Oleh: Wahjudi Djaja*
Jika ada penulis cerita yang mempunyai rekam karya lintas zaman dan selalu diperbincangkan khalayak bisa jadi dia orangnya. Karyanya tidak saja menjadi candu bagi pembacanya tetapi juga menginspirasi orang untuk mengenal dan mempelajari sejarah. Agung Sedayu, salah satu tokoh dalam Serial Api di Bukit Menoreh–karya monumentalnya–menjadi nama sebuah raksasa properti.

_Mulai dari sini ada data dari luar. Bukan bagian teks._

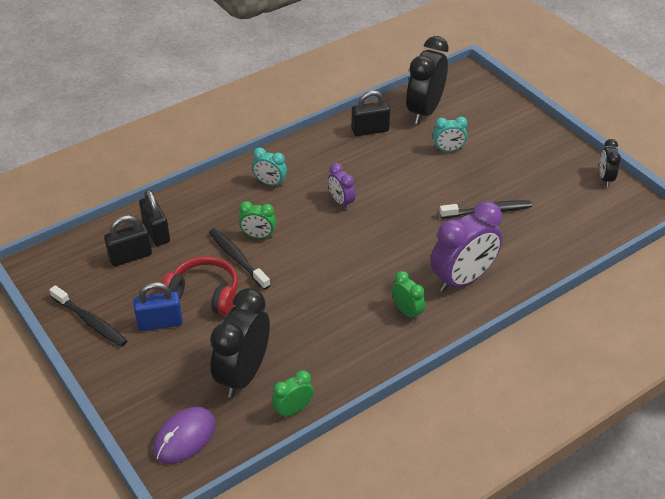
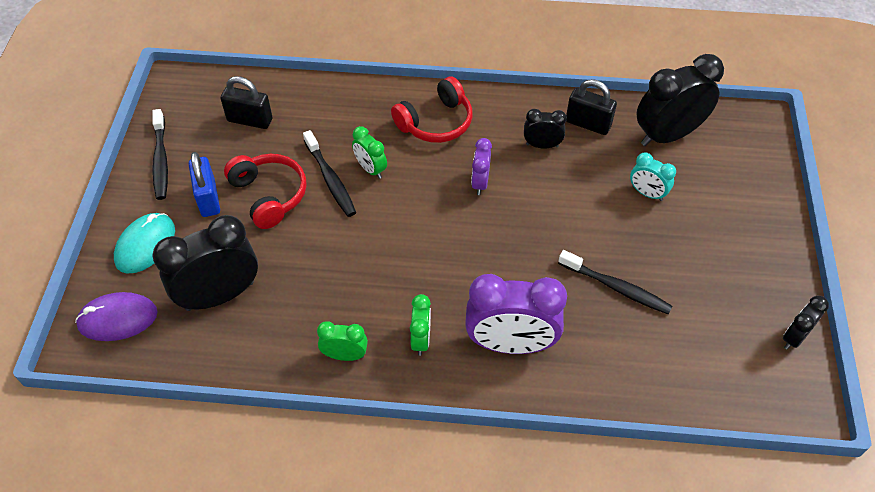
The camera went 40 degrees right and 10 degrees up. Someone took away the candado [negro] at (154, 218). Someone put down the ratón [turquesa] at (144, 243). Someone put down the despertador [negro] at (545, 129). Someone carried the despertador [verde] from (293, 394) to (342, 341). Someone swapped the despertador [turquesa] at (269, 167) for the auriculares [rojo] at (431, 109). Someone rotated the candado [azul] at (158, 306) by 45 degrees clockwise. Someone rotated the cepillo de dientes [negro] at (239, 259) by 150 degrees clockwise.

Singgih Hadi Mintardja atau akrab disapa SH Mintardja seolah dilahirkan sebagai perekam zaman. Seperti elang dia terbang dari gunung ke gunung menyinggahi lembah ngarai mematuk tema sejarah lalu dibawa terbang tinggi menaklukkan cakrawala yang luas. Bukan seorang sejarawan, tidak pula dilahirkan dari kampus sastra, tetapi patukannya selalu tepat dan inspiratif saat diubah menjadi tema cerita atau kisah. Sejarah memilih bulan Januari untuk dijadikan batas rentang kehidupan (26 Januari 1933-18 Januari 1999). Tetapi, kita bersaksi, 400-an buku dan berpuluh cerita lakon telah melampaui usianya. Serial Api di Bukit Menoreh menjadi yang terpanjang yang pernah ditulis oleh seorang pengisah.
Cara terbaik untuk membaca seorang SH Mintardja adalah dengan menelisik karakter dalam beragam etape kehidupannya sebagai inspirasi kita untuk berkarya. Berikut beberapa nilai karakter SH Mintardja yang bisa dijadikan motivasi.
Yang Ditekuni Akan Memberi
Berkarya dengan bekal mesin ketik untuk sebuah cerita panjang berkesinambungan hanya bisa dilakukan orang jika pada dirinya ada ketekunan. Benar kata Mahaguru Sejarah UGM Sartono Kartodirdjo, “Yang ditekuni akan memberi”. Pekerjaan atau tugas bidang apapun selama tak ditekuni hanya akan melahirkan kesia-siaan. Buang waktu, tenaga, pikiran dan kesempatan. Hobi sejarah, tekun menulis, kuat menjalani proses, pasti akan memberikan sesuatu pada hidup.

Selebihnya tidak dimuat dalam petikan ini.